Report every line of the records that contains the word "epidemiology".
* * * * *
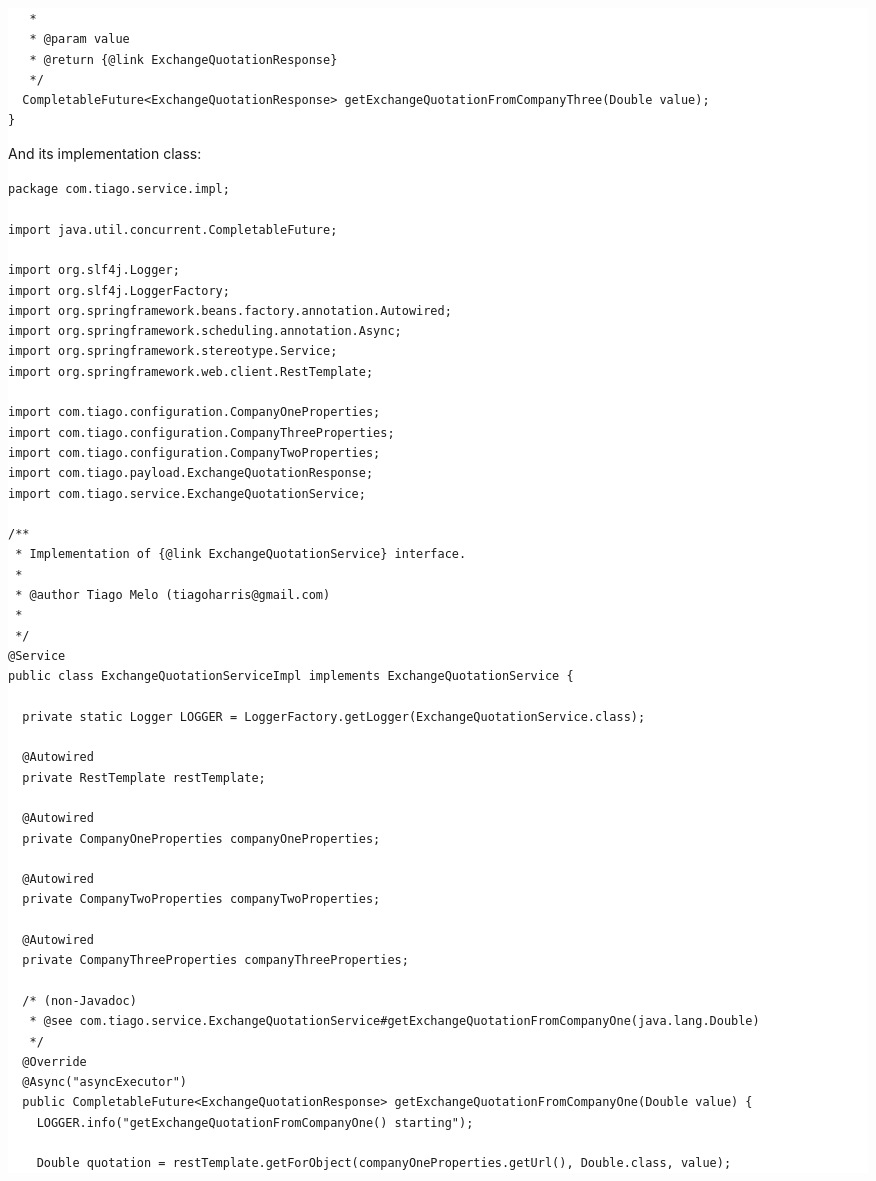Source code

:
```
   *
   * @param value
   * @return {@link ExchangeQuotationResponse}
   */
  CompletableFuture<ExchangeQuotationResponse> getExchangeQuotationFromCompanyThree(Double value);
}

```

And its implementation class:

```
package com.tiago.service.impl;

import java.util.concurrent.CompletableFuture;

import org.slf4j.Logger;
import org.slf4j.LoggerFactory;
import org.springframework.beans.factory.annotation.Autowired;
import org.springframework.scheduling.annotation.Async;
import org.springframework.stereotype.Service;
import org.springframework.web.client.RestTemplate;

import com.tiago.configuration.CompanyOneProperties;
import com.tiago.configuration.CompanyThreeProperties;
import com.tiago.configuration.CompanyTwoProperties;
import com.tiago.payload.ExchangeQuotationResponse;
import com.tiago.service.ExchangeQuotationService;

/**
 * Implementation of {@link ExchangeQuotationService} interface.
 *
 * @author Tiago Melo (tiagoharris@gmail.com)
 *
 */
@Service
public class ExchangeQuotationServiceImpl implements ExchangeQuotationService {

  private static Logger LOGGER = LoggerFactory.getLogger(ExchangeQuotationService.class);

  @Autowired
  private RestTemplate restTemplate;

  @Autowired
  private CompanyOneProperties companyOneProperties;

  @Autowired
  private CompanyTwoProperties companyTwoProperties;

  @Autowired
  private CompanyThreeProperties companyThreeProperties;

  /* (non-Javadoc)
   * @see com.tiago.service.ExchangeQuotationService#getExchangeQuotationFromCompanyOne(java.lang.Double)
   */
  @Override
  @Async("asyncExecutor")
  public CompletableFuture<ExchangeQuotationResponse> getExchangeQuotationFromCompanyOne(Double value) {
    LOGGER.info("getExchangeQuotationFromCompanyOne() starting");

    Double quotation = restTemplate.getForObject(companyOneProperties.getUrl(), Double.class, value);
```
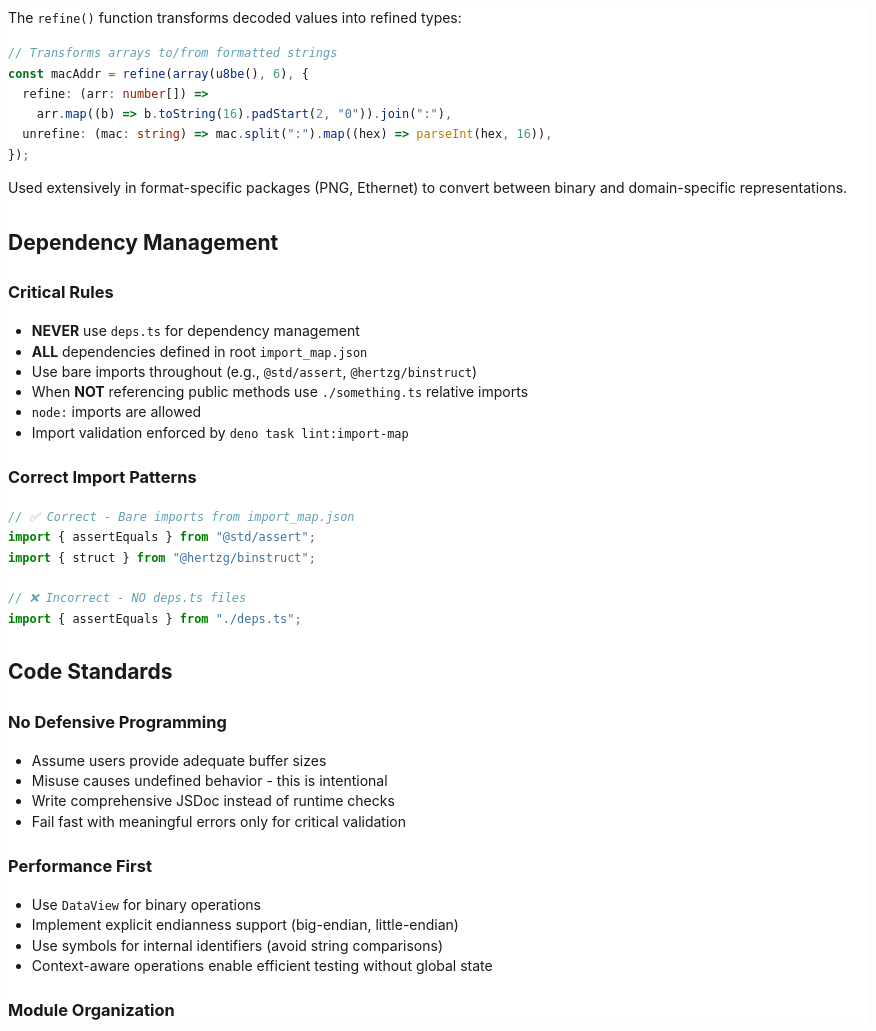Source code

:The `refine()` function transforms decoded values into refined types:

```typescript ignore
// Transforms arrays to/from formatted strings
const macAddr = refine(array(u8be(), 6), {
  refine: (arr: number[]) =>
    arr.map((b) => b.toString(16).padStart(2, "0")).join(":"),
  unrefine: (mac: string) => mac.split(":").map((hex) => parseInt(hex, 16)),
});
```

Used extensively in format-specific packages (PNG, Ethernet) to convert between
binary and domain-specific representations.

## Dependency Management

### Critical Rules

- **NEVER** use `deps.ts` for dependency management
- **ALL** dependencies defined in root `import_map.json`
- Use bare imports throughout (e.g., `@std/assert`, `@hertzg/binstruct`)
- When **NOT** referencing public methods use `./something.ts` relative imports
- `node:` imports are allowed
- Import validation enforced by `deno task lint:import-map`

### Correct Import Patterns

```typescript ignore
// ✅ Correct - Bare imports from import_map.json
import { assertEquals } from "@std/assert";
import { struct } from "@hertzg/binstruct";

// ❌ Incorrect - NO deps.ts files
import { assertEquals } from "./deps.ts";
```

## Code Standards

### No Defensive Programming

- Assume users provide adequate buffer sizes
- Misuse causes undefined behavior - this is intentional
- Write comprehensive JSDoc instead of runtime checks
- Fail fast with meaningful errors only for critical validation

### Performance First

- Use `DataView` for binary operations
- Implement explicit endianness support (big-endian, little-endian)
- Use symbols for internal identifiers (avoid string comparisons)
- Context-aware operations enable efficient testing without global state

### Module Organization
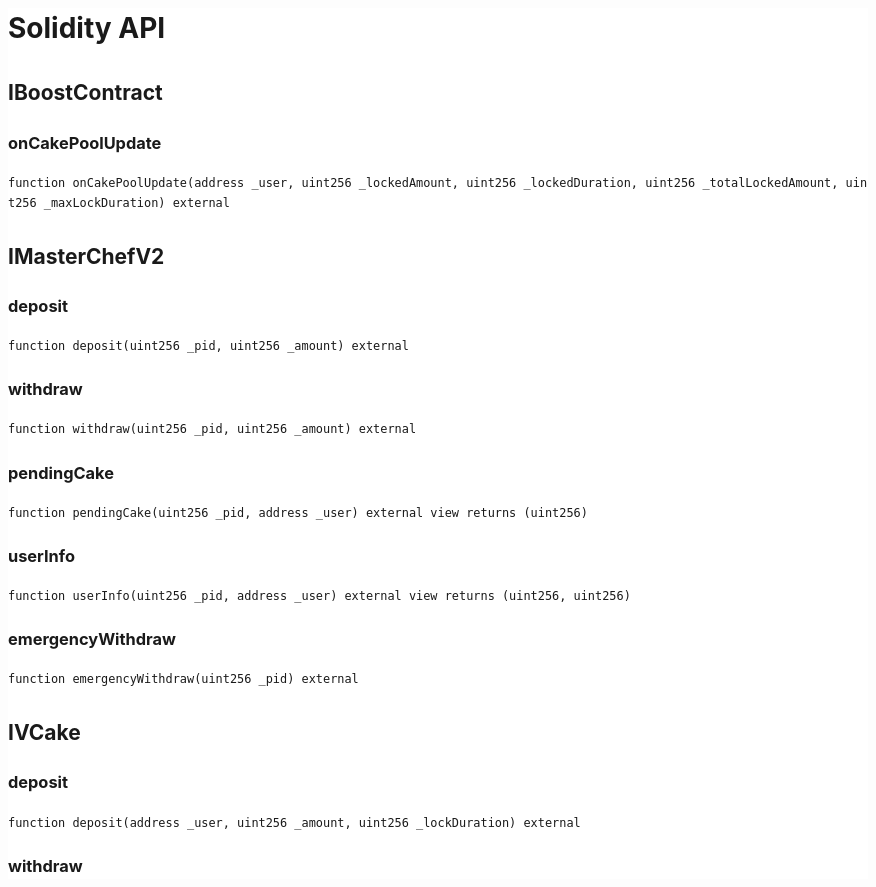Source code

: # Solidity API

## IBoostContract

### onCakePoolUpdate

```solidity
function onCakePoolUpdate(address _user, uint256 _lockedAmount, uint256 _lockedDuration, uint256 _totalLockedAmount, uint256 _maxLockDuration) external
```

## IMasterChefV2

### deposit

```solidity
function deposit(uint256 _pid, uint256 _amount) external
```

### withdraw

```solidity
function withdraw(uint256 _pid, uint256 _amount) external
```

### pendingCake

```solidity
function pendingCake(uint256 _pid, address _user) external view returns (uint256)
```

### userInfo

```solidity
function userInfo(uint256 _pid, address _user) external view returns (uint256, uint256)
```

### emergencyWithdraw

```solidity
function emergencyWithdraw(uint256 _pid) external
```

## IVCake

### deposit

```solidity
function deposit(address _user, uint256 _amount, uint256 _lockDuration) external
```

### withdraw
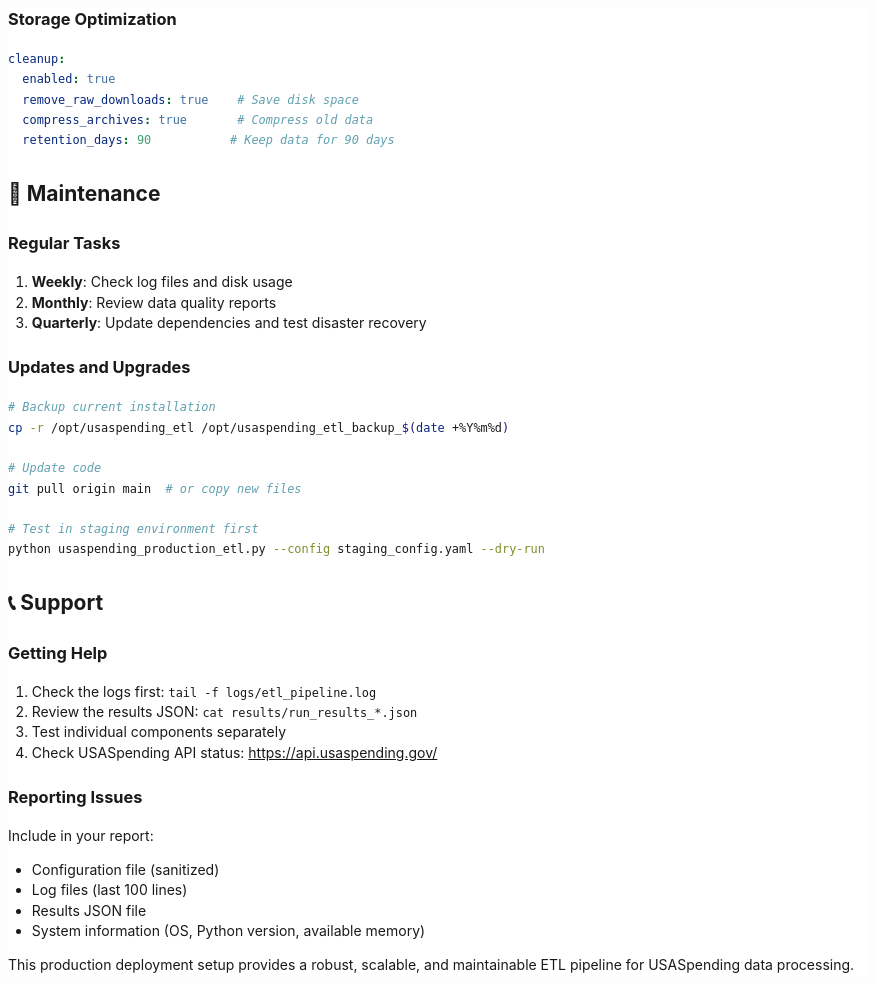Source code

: ### Storage Optimization

```yaml
cleanup:
  enabled: true
  remove_raw_downloads: true    # Save disk space
  compress_archives: true       # Compress old data
  retention_days: 90           # Keep data for 90 days
```

## 🔄 Maintenance

### Regular Tasks

1. **Weekly**: Check log files and disk usage
2. **Monthly**: Review data quality reports
3. **Quarterly**: Update dependencies and test disaster recovery

### Updates and Upgrades

```bash
# Backup current installation
cp -r /opt/usaspending_etl /opt/usaspending_etl_backup_$(date +%Y%m%d)

# Update code
git pull origin main  # or copy new files

# Test in staging environment first
python usaspending_production_etl.py --config staging_config.yaml --dry-run
```

## 📞 Support

### Getting Help

1. Check the logs first: `tail -f logs/etl_pipeline.log`
2. Review the results JSON: `cat results/run_results_*.json`
3. Test individual components separately
4. Check USASpending API status: https://api.usaspending.gov/

### Reporting Issues

Include in your report:
- Configuration file (sanitized)
- Log files (last 100 lines)
- Results JSON file
- System information (OS, Python version, available memory)

This production deployment setup provides a robust, scalable, and maintainable ETL pipeline for USASpending data processing.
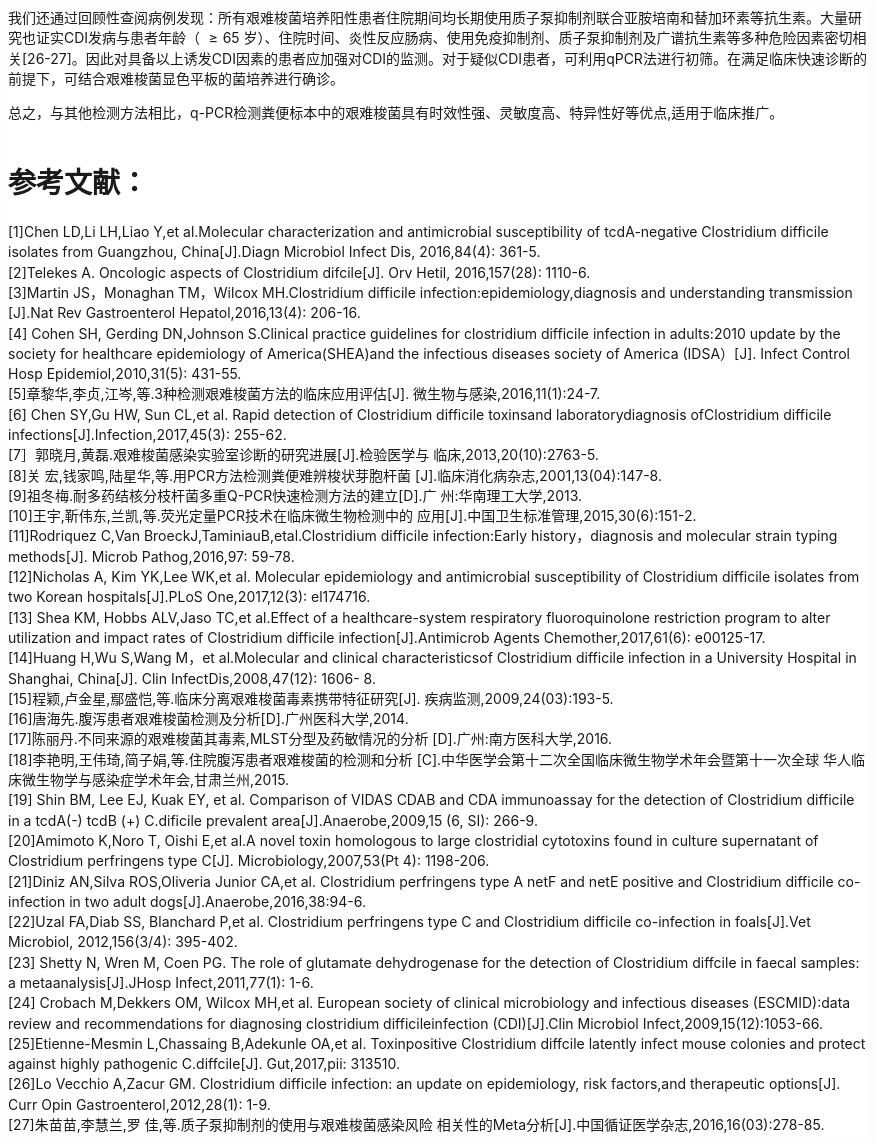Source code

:我们还通过回顾性查阅病例发现：所有艰难梭菌培养阳性患者住院期间均长期使用质子泵抑制剂联合亚胺培南和替加环素等抗生素。大量研究也证实CDI发病与患者年龄（ ${ \geqslant } 6 5$ 岁）、住院时间、炎性反应肠病、使用免疫抑制剂、质子泵抑制剂及广谱抗生素等多种危险因素密切相关[26-27]。因此对具备以上诱发CDI因素的患者应加强对CDI的监测。对于疑似CDI患者，可利用qPCR法进行初筛。在满足临床快速诊断的前提下，可结合艰难梭菌显色平板的菌培养进行确诊。

总之，与其他检测方法相比，q-PCR检测粪便标本中的艰难梭菌具有时效性强、灵敏度高、特异性好等优点,适用于临床推广。

# 参考文献：

[1]Chen LD,Li LH,Liao Y,et al.Molecular characterization and antimicrobial susceptibility of tcdA-negative Clostridium difficile isolates from Guangzhou, China[J].Diagn Microbiol Infect Dis, 2016,84(4): 361-5.   
[2]Telekes A. Oncologic aspects of Clostridium difcile[J]. Orv Hetil, 2016,157(28): 1110-6.   
[3]Martin JS，Monaghan TM，Wilcox MH.Clostridium difficile infection:epidemiology,diagnosis and understanding transmission [J].Nat Rev Gastroenterol Hepatol,2016,13(4): 206-16.   
[4] Cohen SH, Gerding DN,Johnson S.Clinical practice guidelines for clostridium difficile infection in adults:2010 update by the society for healthcare epidemiology of America(SHEA)and the infectious diseases society of America (IDSA）[J]. Infect Control Hosp Epidemiol,2010,31(5): 431-55.   
[5]章黎华,李贞,江岑,等.3种检测艰难梭菌方法的临床应用评估[J]. 微生物与感染,2016,11(1):24-7.   
[6] Chen SY,Gu HW, Sun CL,et al. Rapid detection of Clostridium difficile toxinsand laboratorydiagnosis ofClostridium difficile infections[J].Infection,2017,45(3): 255-62.   
[7］郭晓月,黄磊.艰难梭菌感染实验室诊断的研究进展[J].检验医学与 临床,2013,20(10):2763-5.   
[8]关 宏,钱家鸣,陆星华,等.用PCR方法检测粪便难辨梭状芽胞杆菌 [J].临床消化病杂志,2001,13(04):147-8.   
[9]祖冬梅.耐多药结核分枝杆菌多重Q-PCR快速检测方法的建立[D].广 州:华南理工大学,2013.   
[10]王宇,靳伟东,兰凯,等.荧光定量PCR技术在临床微生物检测中的 应用[J].中国卫生标准管理,2015,30(6):151-2.   
[11]Rodriquez C,Van BroeckJ,TaminiauB,etal.Clostridium difficile infection:Early history，diagnosis and molecular strain typing methods[J]. Microb Pathog,2016,97: 59-78.   
[12]Nicholas A, Kim YK,Lee WK,et al. Molecular epidemiology and antimicrobial susceptibility of Clostridium difficile isolates from two Korean hospitals[J].PLoS One,2017,12(3): el174716.   
[13] Shea KM, Hobbs ALV,Jaso TC,et al.Effect of a healthcare-system respiratory fluoroquinolone restriction program to alter utilization and impact rates of Clostridium difficile infection[J].Antimicrob Agents Chemother,2017,61(6): e00125-17.   
[14]Huang H,Wu S,Wang M，et al.Molecular and clinical characteristicsof Clostridium difficile infection in a University Hospital in Shanghai, China[J]. Clin InfectDis,2008,47(12): 1606- 8.   
[15]程颖,卢金星,鄢盛恺,等.临床分离艰难梭菌毒素携带特征研究[J]. 疾病监测,2009,24(03):193-5.   
[16]唐海先.腹泻患者艰难梭菌检测及分析[D].广州医科大学,2014.   
[17]陈丽丹.不同来源的艰难梭菌其毒素,MLST分型及药敏情况的分析 [D].广州:南方医科大学,2016.   
[18]李艳明,王伟琦,简子娟,等.住院腹泻患者艰难梭菌的检测和分析 [C].中华医学会第十二次全国临床微生物学术年会暨第十一次全球 华人临床微生物学与感染症学术年会,甘肃兰州,2015.   
[19] Shin BM, Lee EJ, Kuak EY, et al. Comparison of VIDAS CDAB and CDA immunoassay for the detection of Clostridium difficile in a tcdA(-) tcdB $( + )$ C.dificile prevalent area[J].Anaerobe,2009,15 (6, SI): 266-9.   
[20]Amimoto K,Noro T, Oishi E,et al.A novel toxin homologous to large clostridial cytotoxins found in culture supernatant of Clostridium perfringens type C[J]. Microbiology,2007,53(Pt 4): 1198-206.   
[21]Diniz AN,Silva ROS,Oliveria Junior CA,et al. Clostridium perfringens type A netF and netE positive and Clostridium difficile co-infection in two adult dogs[J].Anaerobe,2016,38:94-6.   
[22]Uzal FA,Diab SS, Blanchard P,et al. Clostridium perfringens type C and Clostridium difficile co-infection in foals[J].Vet Microbiol, 2012,156(3/4): 395-402.   
[23] Shetty N, Wren M, Coen PG. The role of glutamate dehydrogenase for the detection of Clostridium diffcile in faecal samples: a metaanalysis[J].JHosp Infect,2011,77(1): 1-6.   
[24] Crobach M,Dekkers OM, Wilcox MH,et al. European society of clinical microbiology and infectious diseases (ESCMID):data review and recommendations for diagnosing clostridium difficileinfection (CDI)[J].Clin Microbiol Infect,2009,15(12):1053-66.   
[25]Etienne-Mesmin L,Chassaing B,Adekunle OA,et al. Toxinpositive Clostridium diffcile latently infect mouse colonies and protect against highly pathogenic C.diffcile[J]. Gut,2017,pii: 313510.   
[26]Lo Vecchio A,Zacur GM. Clostridium difficile infection: an update on epidemiology, risk factors,and therapeutic options[J]. Curr Opin Gastroenterol,2012,28(1): 1-9.   
[27]朱苗苗,李慧兰,罗 佳,等.质子泵抑制剂的使用与艰难梭菌感染风险 相关性的Meta分析[J].中国循证医学杂志,2016,16(03):278-85.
* * * * *
### Exercise output:
[3]Martin JS，Monaghan TM，Wilcox MH.Clostridium difficile infection:epidemiology,diagnosis and understanding transmission [J].Nat Rev Gastroenterol Hepatol,2016,13(4): 206-16.   
[4] Cohen SH, Gerding DN,Johnson S.Clinical practice guidelines for clostridium difficile infection in adults:2010 update by the society for healthcare epidemiology of America(SHEA)and the infectious diseases society of America (IDSA）[J]. Infect Control Hosp Epidemiol,2010,31(5): 431-55.   
[12]Nicholas A, Kim YK,Lee WK,et al. Molecular epidemiology and antimicrobial susceptibility of Clostridium difficile isolates from two Korean hospitals[J].PLoS One,2017,12(3): el174716.   
[26]Lo Vecchio A,Zacur GM. Clostridium difficile infection: an update on epidemiology, risk factors,and therapeutic options[J]. Curr Opin Gastroenterol,2012,28(1): 1-9.   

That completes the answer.